--- Provided text ---
A senior food is definitely not necessary, nor is a large breed food. Any food formulated for all life stages is fine.


----------



## CockerspanielLove (Mar 18, 2010)

Thanks, that is very helpful! Everything I google says something different  She wanted the large breed more for the size of the kibble (not as big with most other formulas) but since you are saying the 34% is cool then that's what I will get her  It has some great reviews and a high mark on the dfa so I think that will work well. Should there be any issue switching from the old regular one to the new grain free one? Her lab has a stomach of STEEL so I think she should be ok 

My 13yo just went blind in one eye from glaucoma - is there any food geared toward eye health by any chance?


----------



## Laurelin (Nov 2, 2006)

Wellness Core is the one food my dogs really don't like eating. I think because the kibble size is very large and dense (as someone mentioned). I am not sure completely why but the papillons don't find it very palatable at all.


----------



## CockerspanielLove (Mar 18, 2010)

I think a number of their versions are geared towards medium/larger dogs, so larger kibble (her lab is nearly 70lbs with jaws of steel, so it's great for her but my spaniel is a lil 20 pounds and delicate so she is definitely getting something else


----------



## Dog Person (Sep 14, 2012)

I tried Wellness puppy on Zoey when we first adopted her ... She wouldn't eat it, I see she's not alone!

--- What is asked ---
List each distinct username that heads a post in the forum thread. The items placed after this point are separate from the forum thread.

--- Listing ---
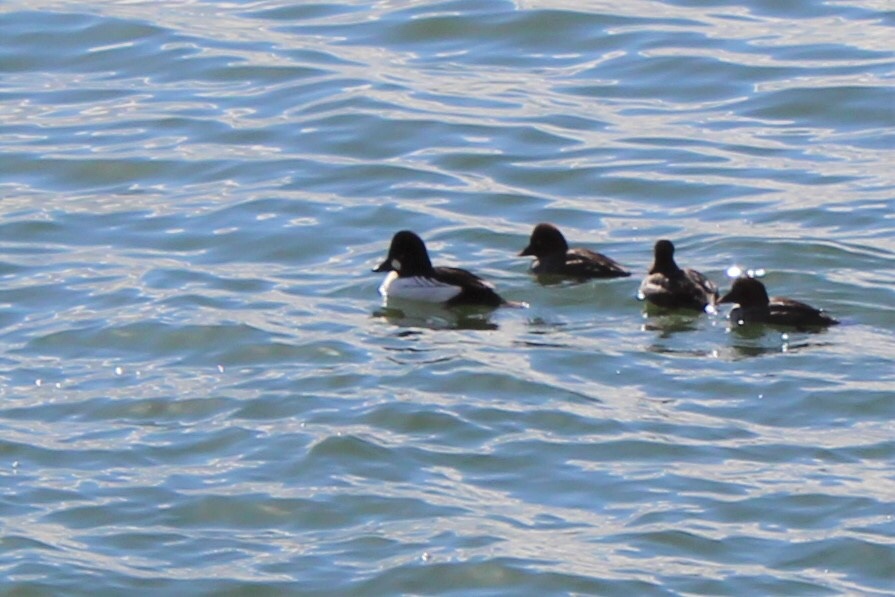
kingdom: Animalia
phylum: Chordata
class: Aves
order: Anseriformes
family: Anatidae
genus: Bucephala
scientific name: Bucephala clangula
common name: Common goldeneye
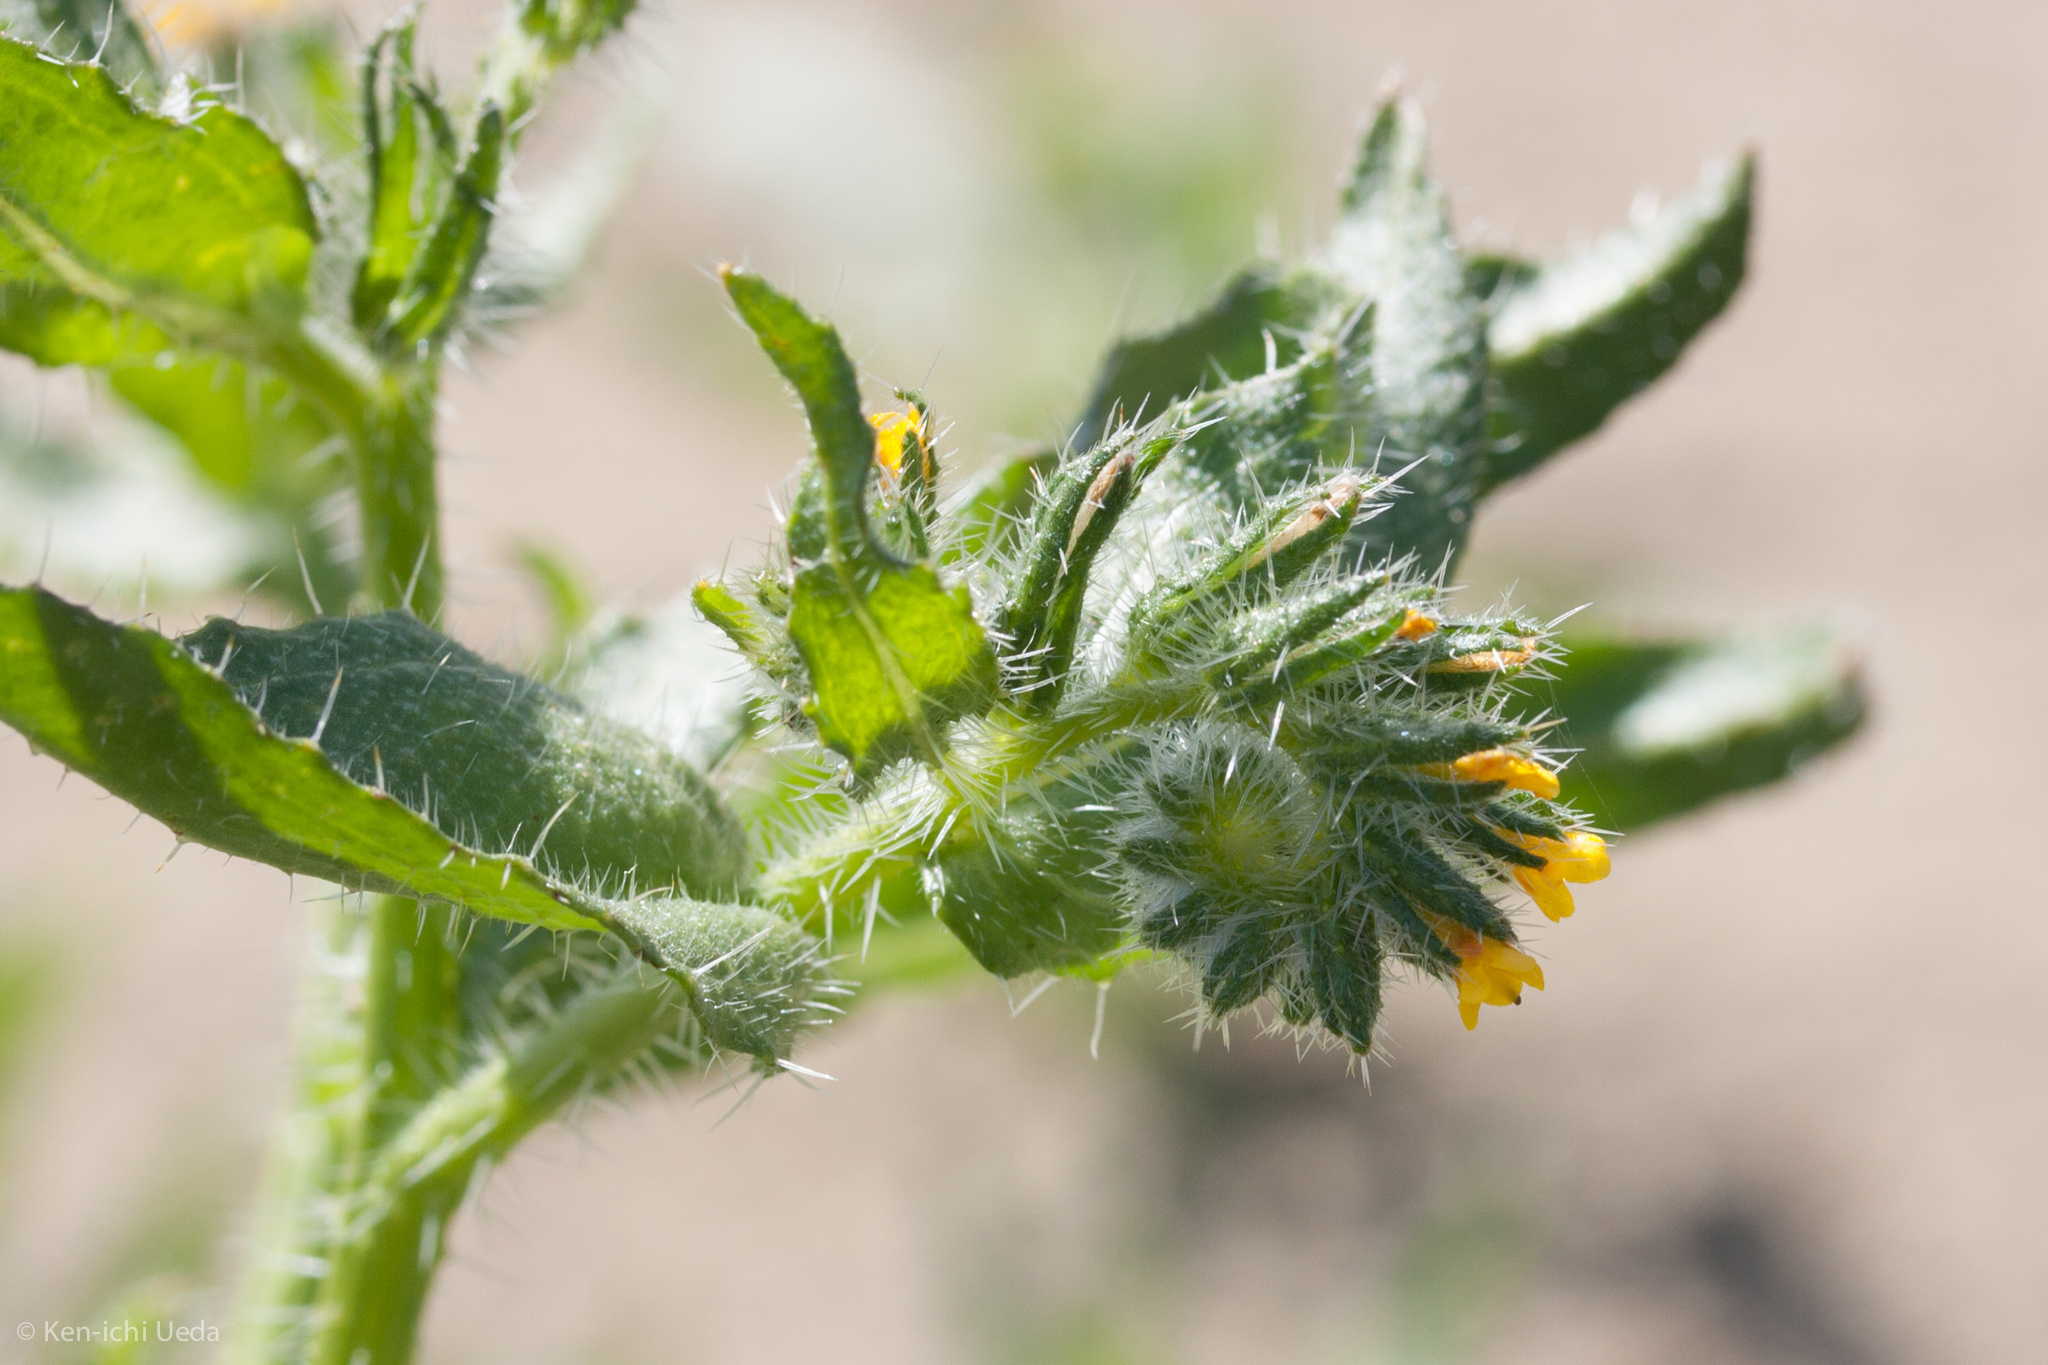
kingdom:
...
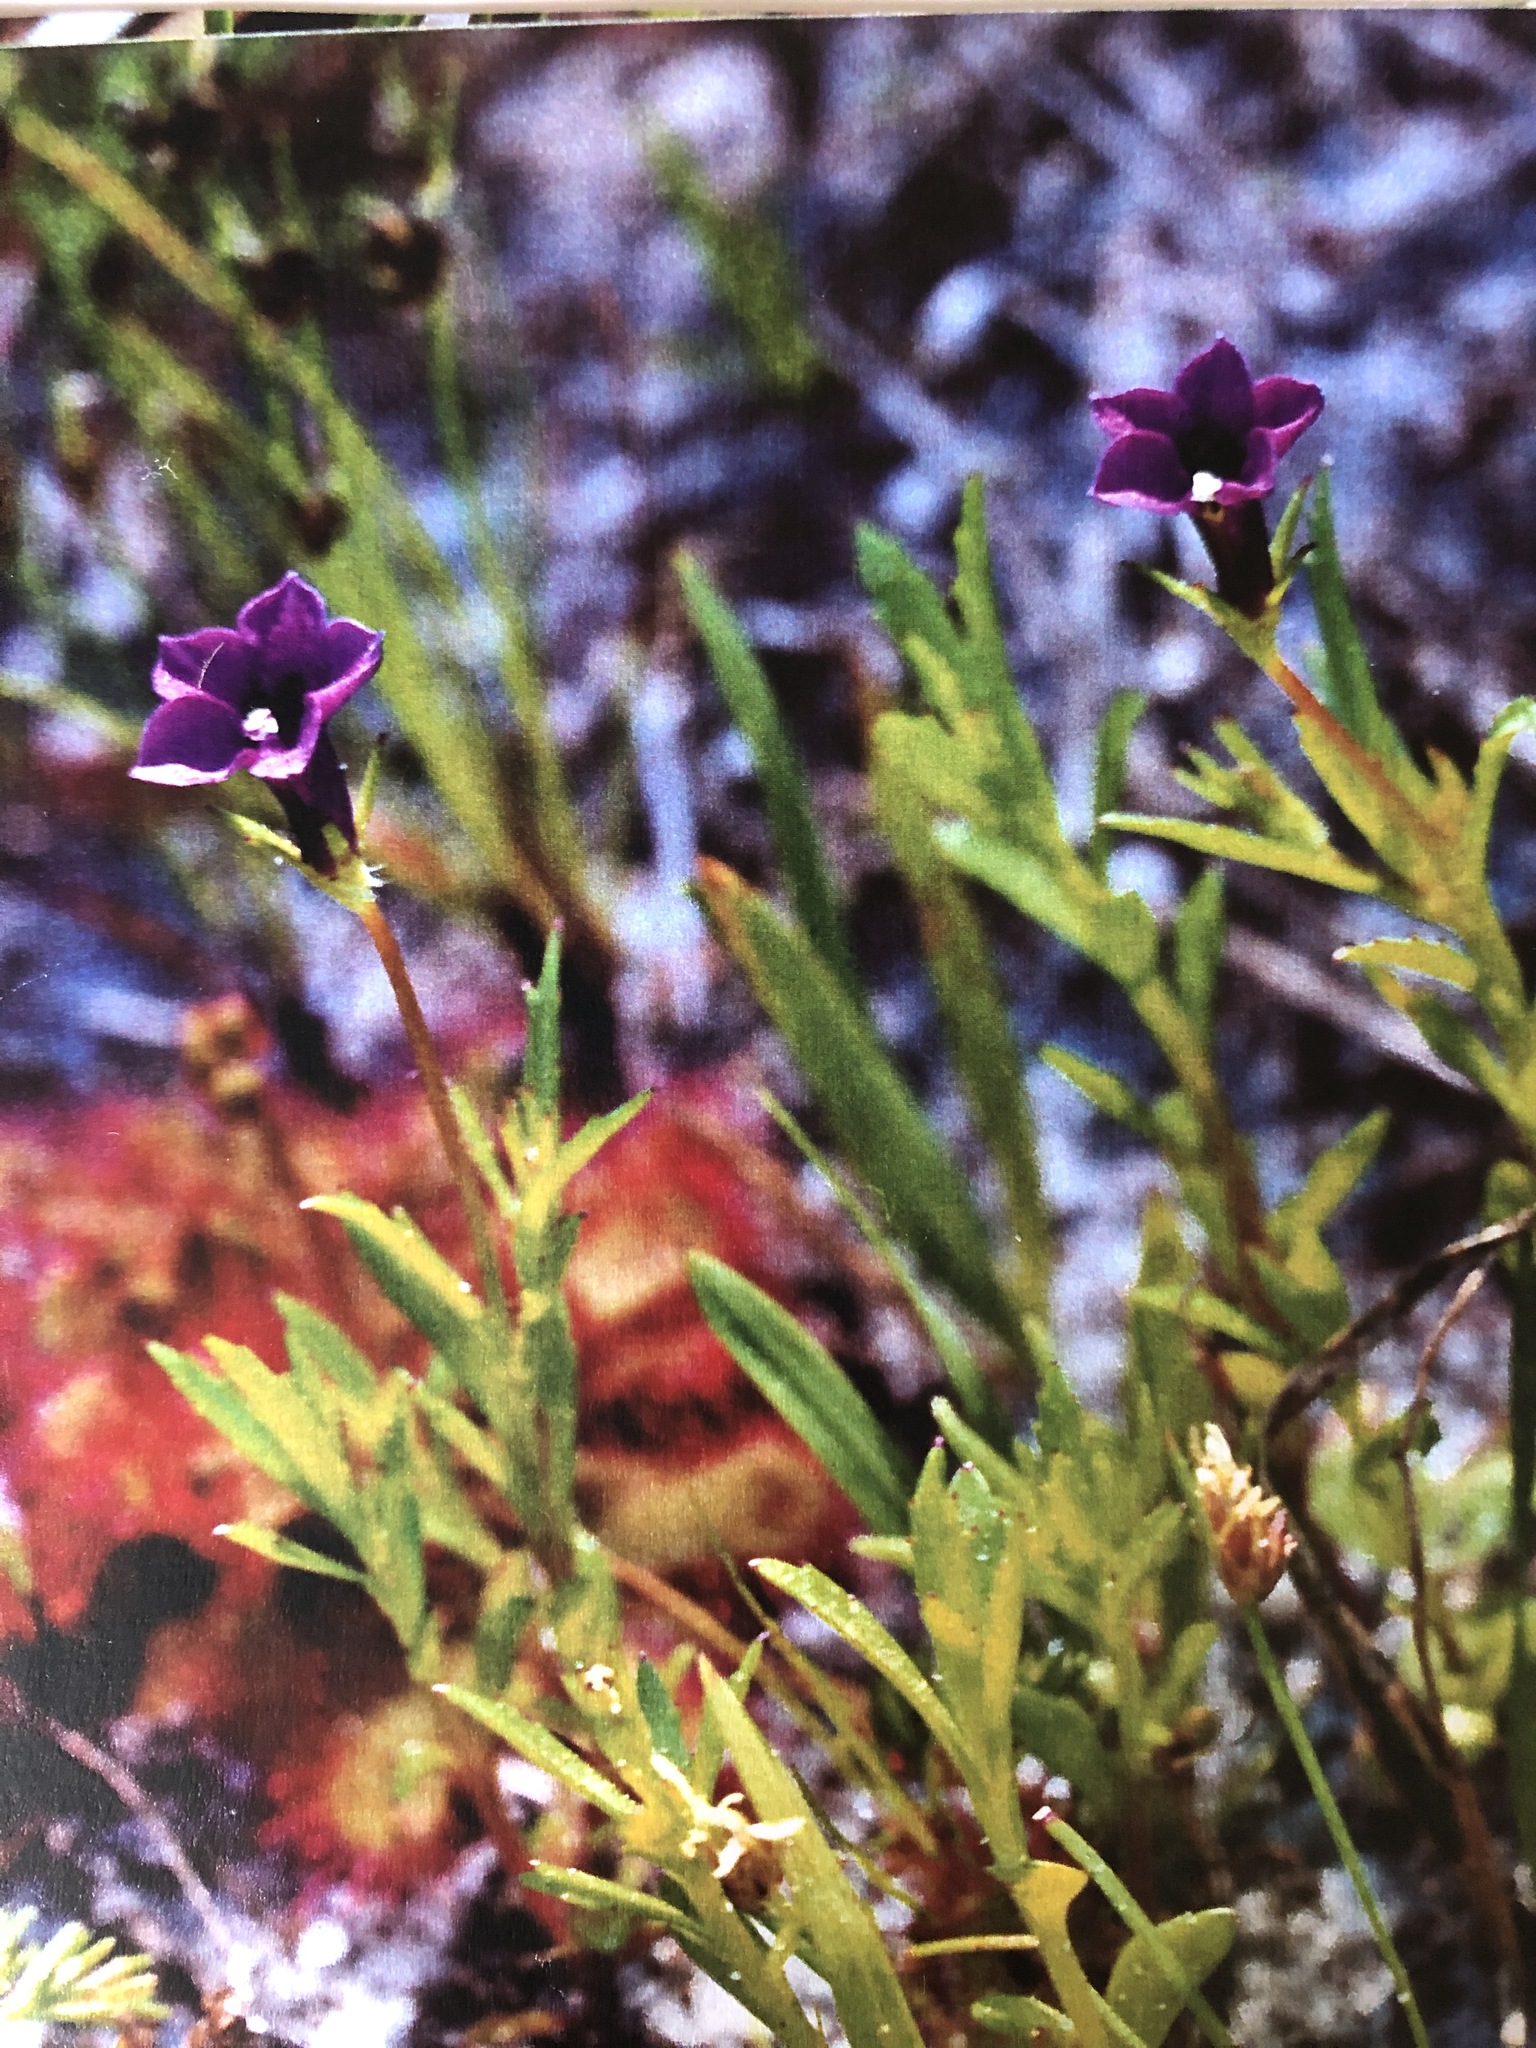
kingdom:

--- Reply to the task ---
CockerspanielLove, Laurelin, Dog Person